> _Фрагмент текста_:
Когда целовались, Парин неловко ткнулся щекой в край «забрала». Позднее почувствовал, что щеку саднит. Впрочем, он почувствовал это, только когда кто-то сказал: «Профессор, вы испачкали... Да нет! Вы же где-то расцарапали себе лицо!..»

Потом, в автобусе, уже когда уезжали со стартовой, в подрагивающем водительском зеркале Василий Васильевич рассмотрел, что ссадина-то порядочная...

Об этой ссадине — этой единственной «космической травме» того дня, пока она не зажила, Ларина спрашивали все. Я тоже спросил, когда Василий Васхгльевич вернулся в Москву.

Парин, обычно спокойный, немногословный, был в тот день «непохож на себя самого». Хоть все причины для волнения были, казалось, позади, он говорил непривычно быстро и отрывисто, и руки, когда он брал очередную сигарету, подрагивали.

Он сказал тогда: «Ради этого дня стоило прожить жизнь». Такие фразы публицисты любят вкладывать в уста своим героям. Однако, чтобы герои сами произнесли их в жизни, день, действительно, должен быть особенным. Он и был особенным: впервые человек облетел свою планету по космической орбите.

Но все начиналось на земле. На земле все было подготовлено по крупицам трудом и мыслью множества людей, их жизнями, которые стоило прожить ради той радости, какую приносит победа разума.

Это рассказы об одной жизни. Они записаны со слов человека, прожившего ее, — со слов Василия Васильевича Ларина.

> _Формулировка задания_:
Какую фразу, согласно фрагменту текста, произнес Парин о дне, когда человек впервые облетел свою планету по космической орбите?

> _Содержимое набора данных_:
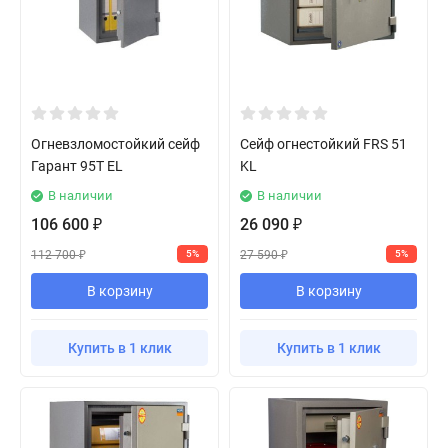
Огневзломостойкий сейф
Сейф огнестойкий FRS 51
Гарант 95T EL
KL
В наличии
В наличии
106 600
26 090
₽
₽
112 700
27 590
5%
5%
₽
₽
В корзину
В корзину
Купить в 1 клик
Купить в 1 клик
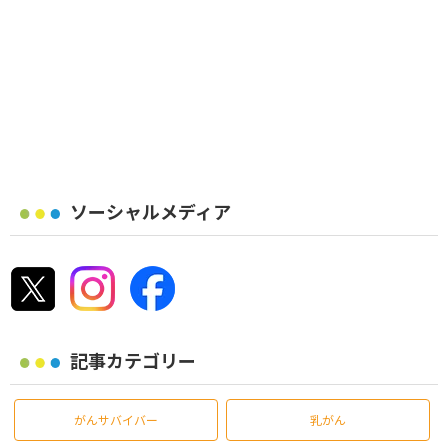
ソーシャルメディア
記事カテゴリー
がんサバイバー
乳がん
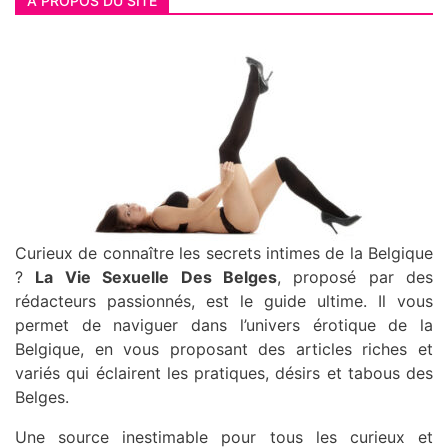
A PROPOS DU SITE
Curieux de connaître les secrets intimes de la Belgique
?
La Vie Sexuelle Des Belges
, proposé par des
rédacteurs passionnés, est le guide ultime. Il vous
permet de naviguer dans l’univers érotique de la
Belgique, en vous proposant des articles riches et
variés qui éclairent les pratiques, désirs et tabous des
Belges.
Une source inestimable pour tous les curieux et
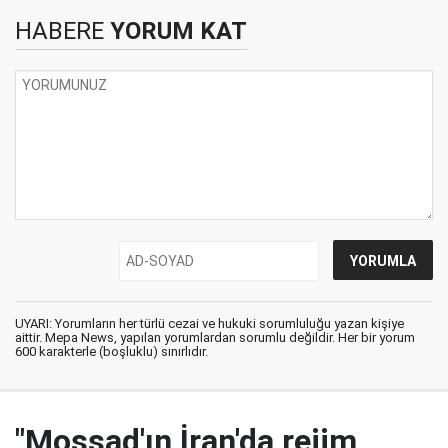
HABERE
YORUM KAT
UYARI: Yorumların her türlü cezai ve hukuki sorumluluğu yazan kişiye
aittir. Mepa News, yapılan yorumlardan sorumlu değildir. Her bir yorum
600 karakterle (boşluklu) sınırlıdır.
"Mossad'ın İran'da rejim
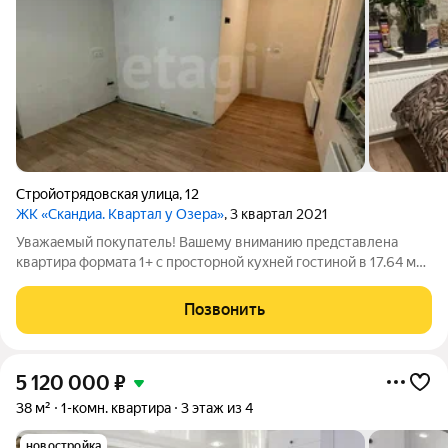
Стройотрядовская улица
,
12
ЖК «Скандиа. Квартал у Озера»
, 3 квартал 2021
Уважаемый покупатель! Вашему вниманию представлена
квартира формата 1+ с просторной кухней гостиной в 17.64 м2.
В квартире выполнен косметический ремонт, высокие потолки
2,9 м. (только на 1 и 4 этажах), выполнена шумоизоляция как в
Позвонить
стяжке так и в меж
5 120 000
₽
38 м²
1-комн. квартира
3 этаж из 4
новостройка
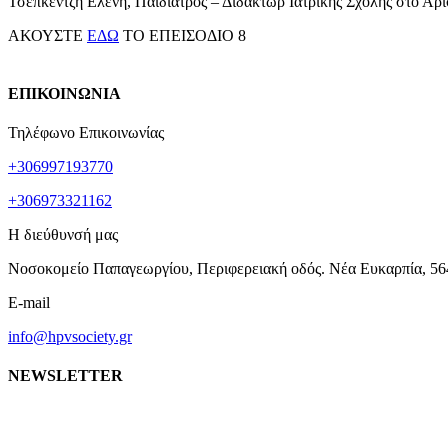
Τσεπκεντζή Ελένη, Παιδίατρος – Διδάκτωρ Ιατρικής Σχολής στο Αρ
ΑΚΟΥΣΤΕ
ΕΔΩ
ΤΟ ΕΠΕΙΣΟΔΙΟ 8
ΕΠΙΚΟΙΝΩΝΙΑ
Τηλέφωνο Επικοινωνίας
+306997193770
+306973321162
Η διεύθυνσή μας
Νοσοκομείο Παπαγεωργίου, Περιφερειακή οδός. Νέα Ευκαρπία, 56
E-mail
info@hpvsociety.gr
NEWSLETTER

> _Ваш ответ_:
«Ради этого дня стоило прожить жизнь».